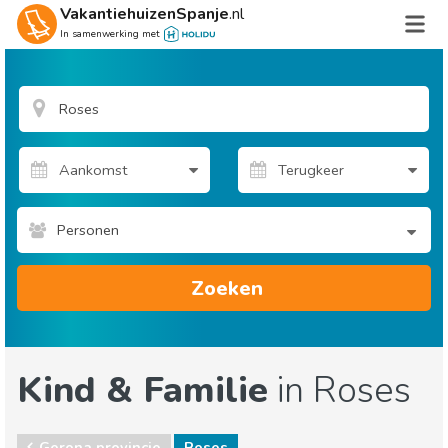
VakantiehuizenSpanje
.nl
In samenwerking met
Personen
Zoeken
Kind & Familie
in Roses
Gerona provincie
Roses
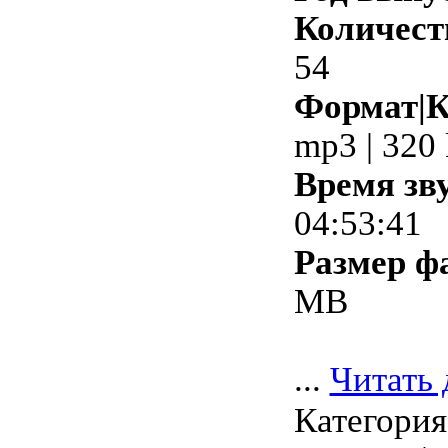
Количест
54
Формат|К
mp3 | 320
Время зв
04:53:41
Размер ф
MB
...
Читать 
Категория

» **DIRECTIONS**
Although the records above contain pictures, your copy should give only their text, exactly as written.

» **YOUR SOLUTION**
VakantiehuizenSpanje
.nl
In samenwerking met
Personen
Zoeken
Kind & Familie
in Roses
Gerona provincie
Roses
Количест
54
Формат|К
mp3 | 320
Время зв
04:53:41
Размер ф
MB
...
Читать 
Категория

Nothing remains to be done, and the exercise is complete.